*Excerpt provided*.
##########
The introduction of the advance reservation should modify the OCPP protocol only in the fact that the CSMS should not send a positive response to a ReserveNow operation or a RequestStartTransaction operation in case the charging request could be in conflict with an existing advance reservation of the connector. Another solution could be that the Charging Station has different connectors for advance reservations.

The key messages FindBestSolutionsRequest and FindBestSolutionsResponse will be detailed in the next subsections. Then, the cost and satisfaction functions will be defined. Finally, the charge reservation flow and the developed app will be described.

FindBestSolutionsRequest

It is a message from EV driver to CSMS, in which the user specifies his/her requirements and flexibility. The message contains the booking request with all the recharge parameters set by the user:

−

username: username (string)

−

androidId: smartphone Id (string)

−

chargingStationId: identification of the charging station (string)

−

capacity: capacity of the car battery (kWh)

−

power: recharge power (kW)

−

initialSoC: initial State of Charge of the battery (%)

−

finalSoC: final desired State of Charge (%)

−

reservationTime: start date and time of recharge (date, time)

−

from and to: extremes of the time interval of availability (time)

−

flexibilityTime: flexibility on the instant of recharge (integer from 0 to 5)

−

flexibilityDuration: flexibility over the duration of the recharge (integer from 0 to 5)

−

flexibilityCharge: flexibility on the final charge reached (integer from 0 to 5)

−

flexibilityPrice: flexibility on the cost of recharge. (integer from 0 to 5)
##########
*Information*.
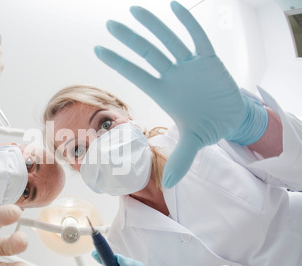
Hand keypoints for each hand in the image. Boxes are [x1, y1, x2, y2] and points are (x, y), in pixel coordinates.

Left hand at [94, 1, 267, 187]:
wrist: (231, 118)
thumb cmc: (208, 126)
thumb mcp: (194, 143)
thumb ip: (182, 160)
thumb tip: (169, 185)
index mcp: (164, 92)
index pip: (136, 74)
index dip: (119, 62)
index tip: (98, 50)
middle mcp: (173, 75)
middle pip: (148, 53)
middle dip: (129, 39)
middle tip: (110, 25)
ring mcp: (190, 65)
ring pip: (168, 40)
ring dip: (153, 25)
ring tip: (135, 10)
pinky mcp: (209, 59)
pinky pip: (197, 37)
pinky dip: (187, 23)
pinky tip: (174, 7)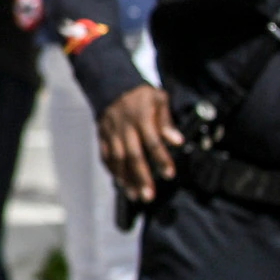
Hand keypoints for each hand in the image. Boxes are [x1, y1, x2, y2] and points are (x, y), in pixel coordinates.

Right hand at [98, 84, 183, 201]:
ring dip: (126, 179)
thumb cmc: (140, 95)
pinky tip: (121, 183)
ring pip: (117, 159)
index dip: (161, 158)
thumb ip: (167, 121)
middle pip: (133, 155)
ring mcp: (111, 133)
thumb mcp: (159, 99)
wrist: (111, 84)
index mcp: (141, 117)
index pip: (152, 141)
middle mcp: (124, 127)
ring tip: (135, 195)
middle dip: (141, 177)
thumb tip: (177, 140)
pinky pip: (105, 156)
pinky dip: (112, 171)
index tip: (169, 174)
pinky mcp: (102, 136)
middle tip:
##########
*Check your understanding*.
#1 In the excerpt on EV charge reservation, who sends the FindBestSolutionsRequest message, and to whom?
#2 Continue the excerpt on EV charge reservation from the point where it stops.
The records have no connection to the excerpt on EV charge reservation.

*Answer list*.
#1 The EV driver sends it to the CSMS.

#2
The flexibility on time, duration, charge, and price are coefficients representing the flexibility of the request. They are visualized as stars (from 0 to 5), that the user can select on the reservation app, the meaning is the following:

5 stars = maximum flexibility, 0 stars = minimum flexibility

The introduction of the entity EV driver in the communication between CSMS and CS is an extension to the OCPP standard. The extension is necessary to add the flexibility on the user side and a corresponding multiple choice provided by the system. The advantage should be the optimization of the resource management obtained through the demand–supply law used in economic theory.

FindBestSolutionsResponse

It is a message from CSMS to the EV driver, in which the central station gives to the user more than one possible solution. Depending on the availability interval, all free slots on the stations specified within that interval are extracted.

The recharge is possible if, in the desired time, there are time slots available for the duration required for recharge. With the flexibility of the user, the constraints are not stringent since the user for example can accept not a full recharge, or the user can be flexible with a slow recharge that requires more time to recharge but less power and therefore reduced cost. On the basis of the user request and on the slot availability, the algorithm evaluates the best solutions to be shown to the user.

The slots required to recharge are calculated according to the following parameters contained in the request: battery capacity, initial charge, and desired final charge.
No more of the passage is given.